Game of Thrones の結末に不満を感じたことはありませんか? それなら自分たちのやり方で作り直してみましょう。
私は、数十年前に読んでいた「自分で選ぶ冒険」形式の本——自分が主人公になる物語——にインスパイアされ、超シンプルなビデオゲームを作る実験をしてみました。ここでの大きな違いは、各ステップですべてが動的に生成される点です:
- ストーリー
- 選択肢
- ナレーション(ボイスオーバー)
- イラスト
- そして音楽(後述する理由で削除しました)
YouTube や LinkedIn などで、複雑なソフトウェアをとても簡単に作れると主張する動画をいくつも見かけました。ビデオゲームは、まさに芸術とエンジニアリングが融合した最高の例であり(しかも市場は厳しい競争状態で、毎日のように数千もの新作ゲームがリリースされています)、この現象の一端を担っているのは間違いありません。
今回私が示したかったのは、いまや終わりのないストーリーを作り出せるということです。
もしシンプルなゲームをこんなにも簡単に作れるなら、本当の価値はどこにあるのか? 私にとって重要なのは、イーロン・マスクが言った「学習はビデオゲームにできるだけ近い形であるべきだ」という考えです。AI の能力と優れた頭脳を組み合わせれば、多くのことをゲームのように教えられる可能性があるのです。
もちろん、実際の学習には行動や練習が欠かせませんし、ボタンを(ときには適当に)クリックするだけでは教育的価値は限られます。いかに「ゲーム感覚」を維持しながら画面の外へ「実践する力」を拡張するかが課題になるでしょう。
実験に戻ると、興味深いことを学びました。私は OpenAI のツールだけを使いました。ある「オーケストレーター」が状況を設定し、それぞれのアセット(素材)を生成するために別々の呼び出しを行います。ところが、一つだけ完全に失敗したコンポーネントがありました。それが音楽生成です。ChatGPT / OpenAI の API を使えば、少なくとも有名な曲を MIDI ファイル(操作が簡単で何十年も標準的に使われてきたフォーマット)に書き起こすくらいできると思っていたのですが、結果は散々。簡単なメロディすら正しく再現されず、オリジナル曲の生成はあきらめました。
もう一つの問題は、一貫性のあるキャラクターを作ることが非常に難しい点です。ネットで見つかったヒントはどれも複雑すぎるか古くなっていて、これも断念しました。さらに、全体をまとめるにはエンジニアリングの知識がある程度必要です。各シーンの切り替えは、その都度動的に生成しているため非常に遅いのです。「あらかじめ生成」しておくバッファを追加する方法もありますが、実装コストが増え、API の費用もかさみます。

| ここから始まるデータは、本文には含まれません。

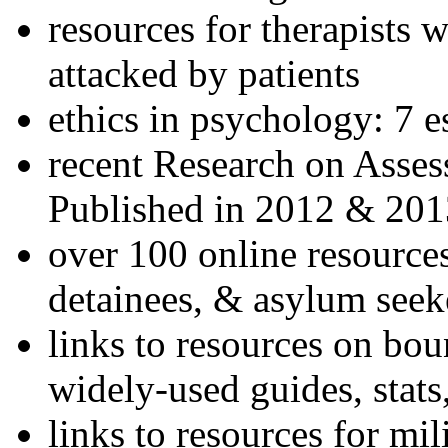
resources for therapists w
attacked by patients
ethics in psychology: 7 e
recent Research on Asses
Published in 2012 & 201
over 100 online resources
detainees, & asylum seek
links to resources on bou
widely-used guides, stats
links to resources for mil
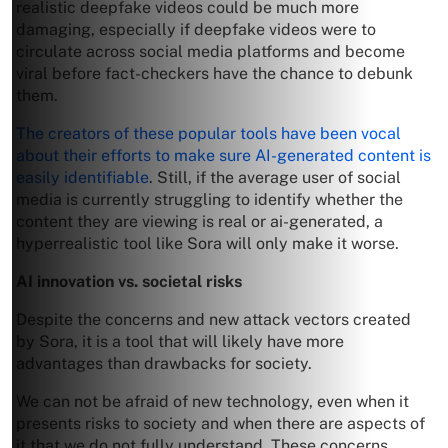
realistic deepfake videos could be much more
damaging, especially if deepfake videos were to
circulate across social media platforms and become
viral before fact-checkers have the chance to debunk
them.
The creators of these popular tools have been vocal
about their efforts to make sure AI-generated content is
easily identifiable
. Still, if the average user of social
media is currently struggling to identify whether the
content they are viewing is real or ai-generated, a
hyperrealistic tool like Sora will only make it worse.
AI innovation vs. societal risks
Despite the concerns and new attack vectors created
by Sora, it is a tool that will likely have more
advantages than drawbacks for society.
We can not be afraid of new technology, even when it
presents risks to society and when there are aspects of
it that we do not fully understand. These concerns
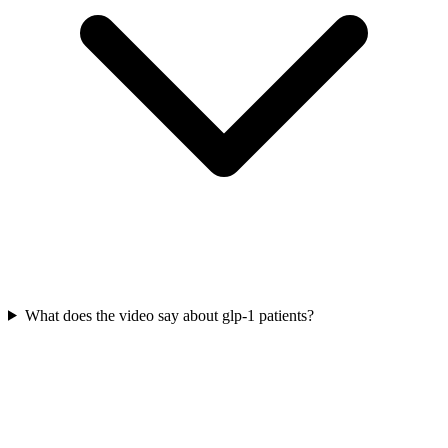
What does the video say about glp-1 patients?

では、次に何をするのでしょう? ビデオゲームは、どんなソフトウェアでもそうであるように、完成というものがなく常に改良の余地があります。最終的な方向性は、使う人の目的に大きく左右されるでしょう。GenAI の力を存分に借りられるとはいえ、全要素を生成させるアプローチが本当に意味を持つかは、コストなどとの兼ね合いで考えなければなりません。
これは、ChatBots や Retrieval-Augmented Generation(RAG)などと同様に、コンテンツとのやりとり全体におけるパラダイムシフトの一例です。人々は、文章を最初から最後まで読むよりも、必要な部分だけを直接問い合わせるようになるでしょう。これによって物語の語り方が劇的に変わるだけでなく、コンテンツ消費や学習の形態もまったく新しいものへと変革される可能性があります。肝心なのは、AI による生成と人間が精査する部分とのバランスを取り、品質を担保しつつコストが膨れ上がらないようにすることです。
皆さんは、この実験が今後どのように発展していくと思いますか? ゲーミング要素を洗練させていくのか、教育への応用を模索するのか、それともコラボレーション型のストーリーテリング・プラットフォームに進化させるのか?